DIRECTIONS:
1 - Which injuries does the column say the doctors were dealing with? List every one.
2 - Could you quote the column word for word, starting with "In that 2016" and going on through "start falling again."?

SUPPLIED TEXT:
================================
So, no, I didn't pay a lot of attention to the Trump pre-inauguration hoopla or the day itself. I had doctors dealing with a fractured right wrist, a detached left patella tendon, eight broken ribs, a deflated lung and a bump on the head. The car was in worse shape.
But the doctors did their jobs and I survived to get a second shot at a Trump inaugural. No, I didn't watch. Instead, I checked what I wrote on Christmas Day, 2016.
The first paragraph: "I have been in a funk since Nov. 9. That's the day I woke up with the realization that millions of Americans had lost their minds, if not their souls, and elected a man who is morally, psychologically, intellectually and spiritually unfit to be their president. The dumbest thing that has happened in my lifetime."
Well, turns out the 2016 election was only the second dumbest thing that has happened in my lifetime. The dumbest thing was electing him again.
But I did discover something interesting about myself in this research. That Christmas column was all about my not writing for a while, and, instead, returning to reading. Funny about that, but that's exactly what I did this time around.
One of the books mentioned in the 2016 column was "The Electric Kool-Aid Acid Test," by Tom Wolfe. Before becoming a prolific author, Wolfe was a reporter for The New York Herald Tribune.
As serendipity would have it, one of the books I recently mentioned that I need to get back to and finish is "The Paper: The life and death of The New York Herald Tribune."
In that 2016 Christmas column I turned to sports to get me back in the writing groove by adapting the philosophy of former NBA star, Reggie Miller, who gave Knicks fans nightmares. Miller, a great shooter, said the only way to get out of a shooting funk was to keep shooting. Eventually, the shots start falling again.
Also coincidentally, the other book I recently said I need to finish, is sports-related: "Satchel", a biography of the legendary pitcher, Satchel Paige.
I've long ago discovered that this "coincidence" stuff happens all the time if you only pay attention.
So, here we are again. Shock and awe, lies and misdirection, bigotry and bluster and a profound display of cowardice and hypocrisy by the onetime party of Lincoln.
================================
RAW DATA:
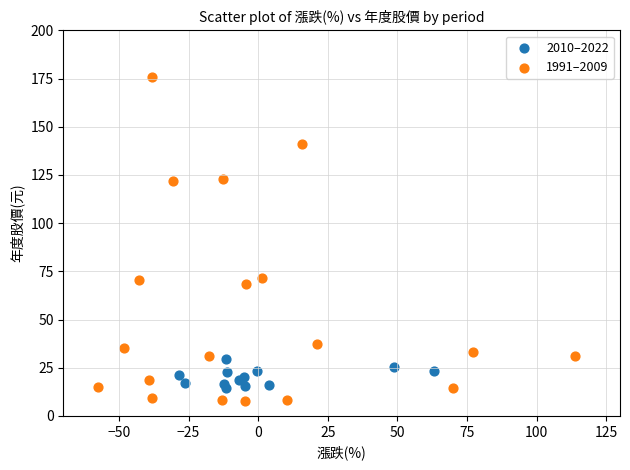

Which series has the widest spread of Y values?

1991–2009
================================
WRITTEN RESPONSES:
1 -
- A fractured right wrist
- A detached left patella tendon
- Eight broken ribs
- A deflated lung
- A bump on the head

2 -
In that 2016 Christmas column I turned to sports to get me back in the writing groove by adapting the philosophy of former NBA star, Reggie Miller, who gave Knicks fans nightmares. Miller, a great shooter, said the only way to get out of a shooting funk was to keep shooting. Eventually, the shots start falling again.